===== Text block =====

2 Data Model and Preliminaries

We model our database \(\mathcal{D}\) as a triple \(\langle \mathcal{I},\mathcal{U},\mathcal{R}\rangle \), representing the sets of items, reviewers and rating records respectively. Each rating record \(r \in \mathcal{R}\) is itself a triple \(\langle i,u,s \rangle \), where \(i \in \mathcal{I}\), \(u \in \mathcal{U}\), and s is the integer rating that reviewer u has assigned to item i. The values of s are application-dependent and do not affect our model.

\(\mathcal{I}\) is associated with a set of attributes, denoted as \(\mathcal{I}_A = \{ia_1,ia_2, \dots \}\), and each item \(i \in \mathcal{I}\) is a tuple with \(\mathcal{I}_A\) as its schema. In other words, \(i = \langle iv_1, iv_2, \dots \rangle \), where each \(iv_j\) is a set of values for attribute \(ia_j\). For example, for the movie Kazaam (1996) in MovieLens dataset, the set of attribute values are \(\langle \mathtt{Paul}\) \( \mathtt{M.}\) \(\mathtt{Glaser}, \{\mathtt{Comedy}, \mathtt{Fantasy}\} \rangle \) for the attribute schema \(\langle \mathtt{director}, \mathtt{genre} \rangle \). Note that the attribute \(\mathtt{genre}\) is multi-valued. We also have the schema \(\mathcal{U}_A = \{ua_1, ua_2,\) \(\dots \}\) for reviewers, i.e., \(u = \langle uv_1,uv_2, \dots \rangle \in \mathcal{U}\), where each \(uv_j\) is a value for attribute \(ua_j\). As a result, each rating record, \(r = \langle i, u, s \rangle \), is a tuple, \(\langle iv_1, iv_2, \dots , uv_1, uv_2,\) \(\dots ,\) \(s \rangle \), that concatenates the tuple for i, the tuple for u, and the numerical rating score s. The set of all attributes is denoted as \(A = \{a_1,a_2,\dots \}\). We now define the notion of user group.

Definition 1 (User Group)

A group g is a set of rating records \(\langle u, i, s \rangle \) described by a set of attribute value pairs shared among the reviewers and the items of those rating records. The description of a group g is defined as \(\{\langle a_1,v_1 \rangle ,\langle a_2,v_2 \rangle ,\) \(\dots \}\) where each \(a_i \in A\) (set of all attributes) and each \(v_i\) is a set of values for \(a_i\). By |g|, we denote the number of rating records contained in g.

Fig. 1.
figure 1

Example dataset and group-set

For instance, the first group in Example 1, g \(=\) \(\{ \langle \mathtt{gender},\) \(\mathtt{female} \rangle ,\) \(\langle \mathtt{location},\) \(\mathtt{DC} \rangle ,\) \(\langle \mathtt{genre},\) \(\mathtt{romance}\rangle \}\) contains rating records in MovieLens for romance movies whose reviewers are all females in DC. Note that is it au-naturel to combine item attributes (genre) and user attributes (location and gender) together. Figure 1 illustrates an example dataset with 7 rating records. The user group \(g_1\) is for female reviewers with 4 rating records, and \(g_2\) is for young students with 3 rating records. There exists one record in common between two mentioned user groups (\(r_5\)). Note that a user group differs from a where-clause SQL query, since our objectives and constraints are not expressible as SQL predicates.

=====

◆ What you have to do ◆
For each statement below, answer yes or no depending on whether the data model text above supports it, and quote the words from that text that decide it.
1. The rating in each rating record is an integer.
2. In Figure 1, the two user groups have two rating records in common.
3. A user group can be written as a where-clause SQL query.

===== Supplied data =====

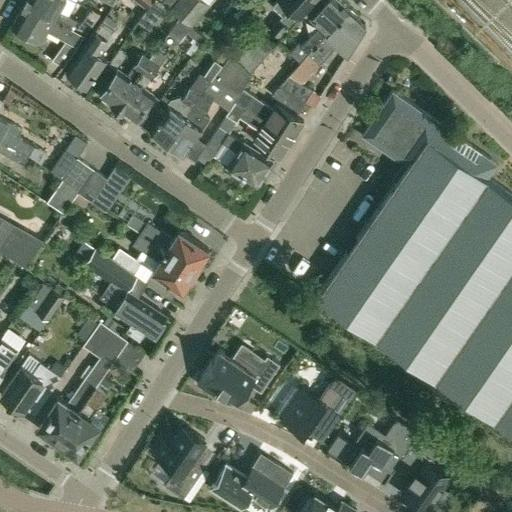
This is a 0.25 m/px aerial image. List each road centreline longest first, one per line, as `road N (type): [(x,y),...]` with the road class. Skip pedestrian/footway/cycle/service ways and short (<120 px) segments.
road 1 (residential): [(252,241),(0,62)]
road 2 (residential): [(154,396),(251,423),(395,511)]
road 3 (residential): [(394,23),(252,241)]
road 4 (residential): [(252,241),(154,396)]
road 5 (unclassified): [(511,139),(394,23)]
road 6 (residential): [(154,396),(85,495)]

=====

◆ The result ◆
1. Yes: "s is the integer rating that reviewer u has assigned to item i"
2. No: "There exists one record in common between two mentioned user groups"
3. No: "Note that a user group differs from a where-clause SQL query, since our objectives and constraints are not expressible as SQL predicates."